もちろん、全国に基地局を網羅するには、時間もお金もかかる筈なので、おそらく現状のドコモMVNOの立場は維持しながら、トラフィックの多い都市部の基地局整備を優先して、徐々に自社網に切り替えていく計画なのだろうと思われる。
楽天が今参入するメリットとしては、既存キャリアのように3Gをサポートする必要がなく、これから新たに設置する基地局は、製品化間近の5G/4G LTE両対応の基地局を整備すればいい。今の段階で5Gに対応可能な装置にしておけば、そこから先はネットワーク技術の大きな更新はしばらくないため、今なら投資効率がいいということなのだろう。
楽天では、参入予定の2019年から7年間分、1年あたり、1000億円弱の投資計画を明らかにしているが、これはNTTドコモの1/7程度の非常に小さな規模となっている。
楽天としては、現在、MVNOとして事業が成り立っているので、そこから無茶をせずに7年間かけて、徐々に通信キャリアとして独立する計画なのだろうと思う。

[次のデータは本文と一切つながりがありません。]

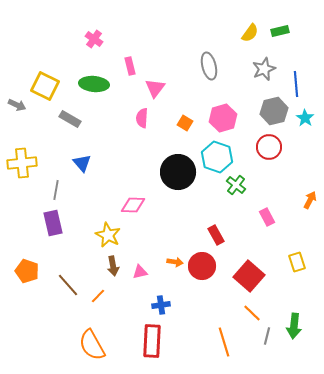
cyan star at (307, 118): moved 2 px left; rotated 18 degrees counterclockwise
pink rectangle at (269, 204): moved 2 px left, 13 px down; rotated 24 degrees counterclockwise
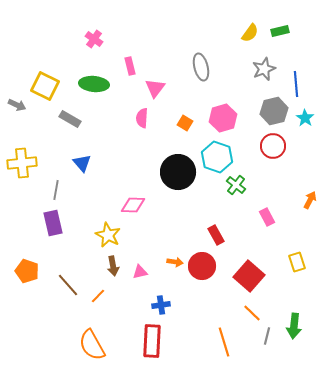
gray ellipse at (209, 66): moved 8 px left, 1 px down
red circle at (269, 147): moved 4 px right, 1 px up
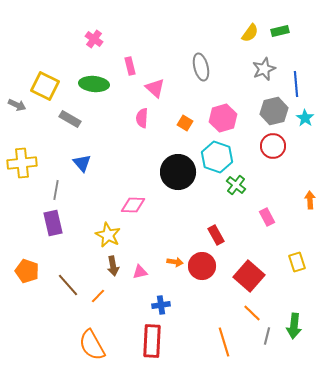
pink triangle at (155, 88): rotated 25 degrees counterclockwise
orange arrow at (310, 200): rotated 30 degrees counterclockwise
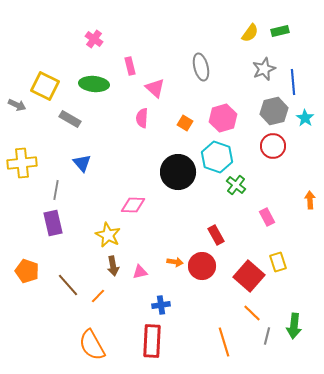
blue line at (296, 84): moved 3 px left, 2 px up
yellow rectangle at (297, 262): moved 19 px left
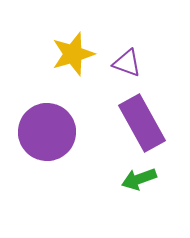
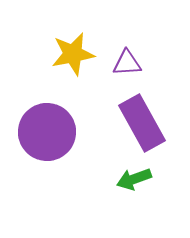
yellow star: rotated 6 degrees clockwise
purple triangle: rotated 24 degrees counterclockwise
green arrow: moved 5 px left
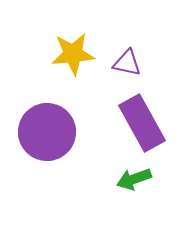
yellow star: rotated 6 degrees clockwise
purple triangle: rotated 16 degrees clockwise
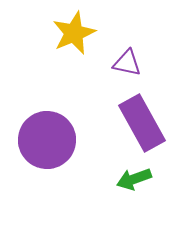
yellow star: moved 1 px right, 21 px up; rotated 18 degrees counterclockwise
purple circle: moved 8 px down
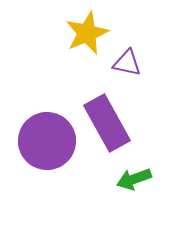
yellow star: moved 13 px right
purple rectangle: moved 35 px left
purple circle: moved 1 px down
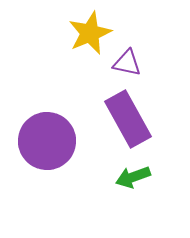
yellow star: moved 3 px right
purple rectangle: moved 21 px right, 4 px up
green arrow: moved 1 px left, 2 px up
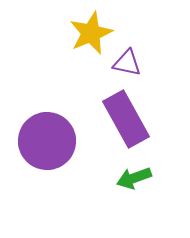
yellow star: moved 1 px right
purple rectangle: moved 2 px left
green arrow: moved 1 px right, 1 px down
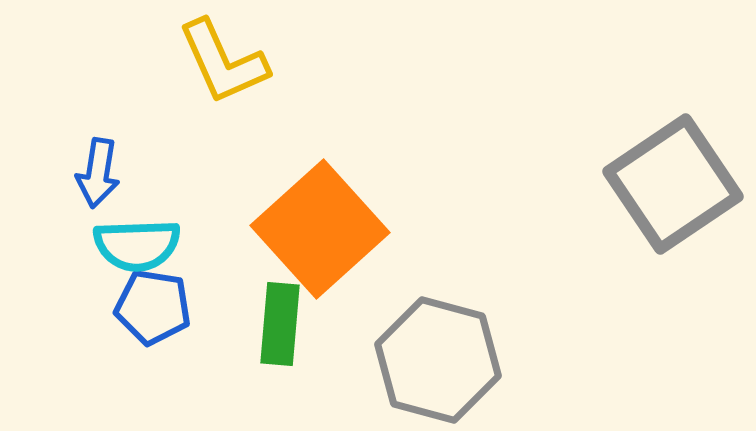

などと、楽天に対して好意的に解釈していたら、こちらの報道を発見。
楽天「携帯電話の基地局を整備するから大手3社は鉄塔などを格安かつ迅速に貸せ」 | BUZZAP!(バザップ!)楽天が、1.7GHz帯および3.4GHz帯の割り当てに関する意見募集に対し、「既存事業者が割り当てを受けるのであれば、新規参入事業者に対して基地局鉄塔などをより低廉かつ迅速に貸し出せ」という意見を提出しているそうで、もし、本当にそれをあてにしているなら、がっかりだ。
さらに、全国区ではドコモのMVNOとしてサービスを提供しつつ、都市部などでは自前のネットワークに繋げるなら、加入者管理機能と呼ばれるHSS/HLRをドコモに開放してもらい、楽天が自らそれを運用する必要があるが、現状、ドコモのHSS/HLRはIIJにしか開放されていないため、それを楽天にも開放するよう、今後、ドコモとの交渉を進める必要がある。
楽天では今後通信キャリアとしての新会社を設立し、2019年中のサービス開始を予定し、1,500万契約以上のユーザー獲得をめざすそうだが、通信キャリアという、物理的な網整備が必要なビジネスが、楽天が思う程、儲かるビジネスなのかは微妙だろう。
今の楽天に基地局設置のためのノウハウもないから、鉄塔を貸してくれ、との身勝手な発想も出てくるのだろうし、果たして事業計画通りに進められるのか? 疑問に思えてきたので、しばらくは様子を見極めながら加入するかどうかを検討していきたい。